Helping kids cope with back-to-school anxiety

Lots of emotions surrounding the first day of school

LOUISVILLE, KY (WAVE) - The final countdown is on. The morning alarms will once again be going off bright and early as so many more kids around WAVE Country will be going back to school. With that comes so many emotions.

Anxiety can be contagious. If kids are anxious it rubs off on parents and it also goes the other way around. Kids are having to juggle a lot from a new grade, to new friends, new teachers, sometimes a new school. The feelings that come with that are normal, how it's handled them can make a big difference on our child's progress.

Regardless of how old children are, Dr. Katy Hopkins, a Norton Children's Medical Associates child psychologist, says it's not uncommon for kids to experience back to school anxiety.

"A lot of times we hear kids say I'm anxious for the first day of school," Dr. Hopkins said. "What they are really talking about is they are excited for school to start. The truth is anxiety and excitement are close cousins."

Those emotions can impact our bodies. Dr. Hopkins says parents to pay attention to their children's feelings.

"Where they are dreading the first day of school or if they are really resisting going to school at all," Dr. Hopkins said. "Persistent headaches or stomach aches that would be a cause of concern. Tummy aches and headaches are symptoms of anxiety."

On top of academic pressure, there is social pressure.

"Having access to social media, having cell phones can increase anxiety," Dr.
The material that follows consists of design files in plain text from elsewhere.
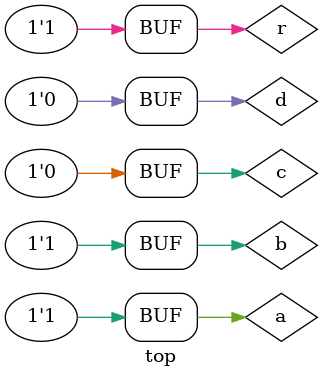
<source format=v>
module top;

reg        a,b,c,d,r;
wire [4:0] out;

tutorial duv(
	.a(a) ,
	.b(b) ,
	.c(c) ,
	.d(d) ,
	.r(r) ,
	.out(out)
);

initial begin
  a = 0;
  b = 0;
  c = 1;
  d = 1;
  r = 1;
  #100
  a = 1;
  b = 0;
  c = 0;
  d = 0;
  r = 1;
  #100
  a = 1;
  b = 1;
  c = 0;
  d = 0;
  r = 1;
  #100 ;
end

endmodule

</source>
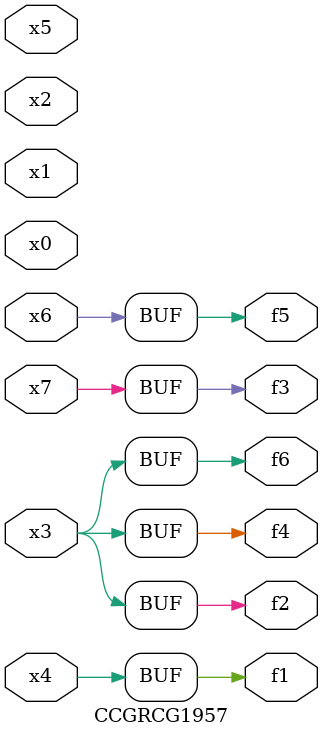
<source format=v>
module CCGRCG1957(
	input x0, x1, x2, x3, x4, x5, x6, x7,
	output f1, f2, f3, f4, f5, f6
);
	assign f1 = x4;
	assign f2 = x3;
	assign f3 = x7;
	assign f4 = x3;
	assign f5 = x6;
	assign f6 = x3;
endmodule

</source>
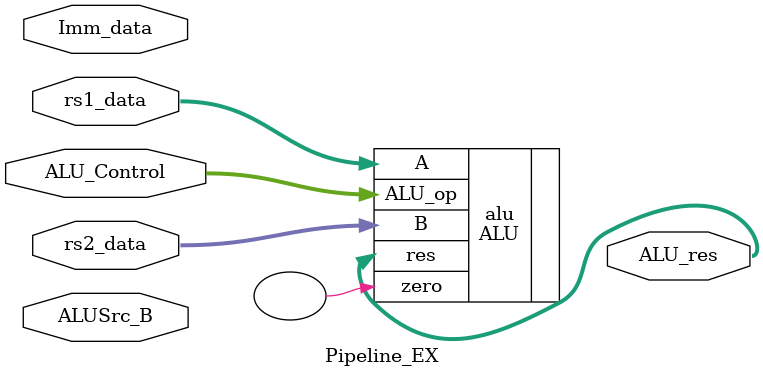
<source format=v>
module Pipeline_EX(
    input [31:0] rs1_data,
    input [31:0] rs2_data,
    input [31:0] Imm_data,
    input ALUSrc_B,
    input [2:0] ALU_Control,

    output [31:0] ALU_res
);

wire [31:0] alu_b_data = ALUSrc_B ? Imm_data : rs2_data;

ALU alu(
    .A(rs1_data),
    .B(rs2_data),
    .ALU_op(ALU_Control),
    .res(ALU_res),
    .zero()
);

endmodule
</source>
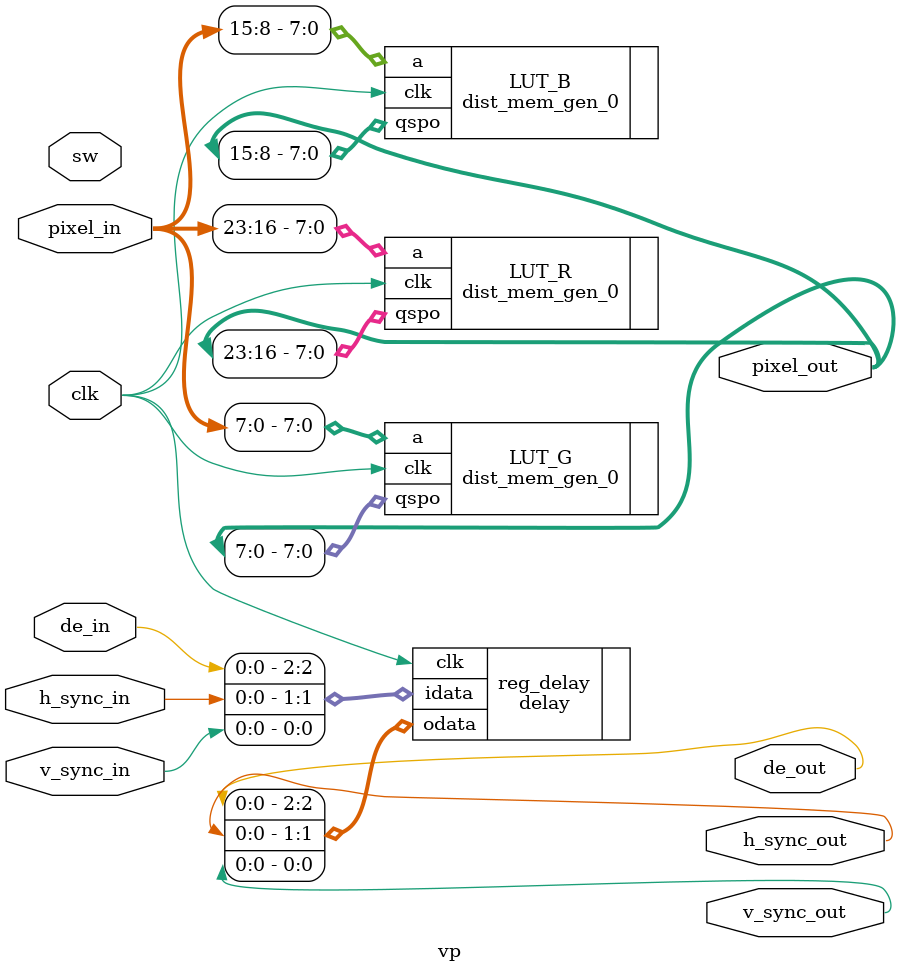
<source format=v>
`timescale 1ns / 1ps


module vp(
    input clk,
    input de_in,
    input h_sync_in,
    input v_sync_in,
    input [23:0] pixel_in,
    input [2:0]sw,
    
    output de_out,
    output h_sync_out,
    output v_sync_out,
    output [23:0] pixel_out
    );
    /*
    assign de_out = de_in;
    assign h_sync_out = h_sync_in;
    assign v_sync_out = v_sync_in;
    assign pixel_out = pixel_in;
    */
    
    
    dist_mem_gen_0 LUT_R
    (
        .clk(clk),
        .a(pixel_in[23:16]),
        .qspo(pixel_out[23:16])
    );
    
    dist_mem_gen_0 LUT_G
    (
        .clk(clk),
        .a(pixel_in[7:0]),
        .qspo(pixel_out[7:0])
    );
    
    dist_mem_gen_0 LUT_B
    (
        .clk(clk),
        .a(pixel_in[15:8]),
        .qspo(pixel_out[15:8])
    );
    
    delay #
    (
        .N(3),
        .DELAY(1)
    )
    reg_delay
    (
        .clk(clk),
        .idata({de_in, h_sync_in, v_sync_in}),
        .odata({de_out, h_sync_out, v_sync_out})
    );
    
endmodule

</source>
Hopkins said. "Feeling like you can't put school away or leave you friends behind when you want to because they follow you home in your pocket."

A parents first move may be to rescue their kids but, Dr. Hopkins says let them communicate to you.
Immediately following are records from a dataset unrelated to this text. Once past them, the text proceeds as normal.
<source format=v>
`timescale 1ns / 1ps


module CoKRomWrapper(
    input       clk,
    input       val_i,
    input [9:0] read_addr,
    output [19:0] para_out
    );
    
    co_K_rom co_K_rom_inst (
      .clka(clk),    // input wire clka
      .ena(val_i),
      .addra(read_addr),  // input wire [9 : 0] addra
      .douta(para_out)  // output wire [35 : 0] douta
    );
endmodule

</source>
"It is our good and natural parenting instincts to say don't worry i'll take care of it, I will make sure you don't have to worry about that when in fact we should be saying is how can we problems solve this together," Dr. Hopkins said.

Dr. Hopkins recommends asking open ended questions like..."What are you most worried about with school starting?", instead of "are you worried?"

Also sleep is critical, kids and teens underestimate how crucial it is. Dr. Hopkins says elementary aged kids need 10-12 hours of sleep a night. Middle and high school kids need 9-11 hours of sleep a night.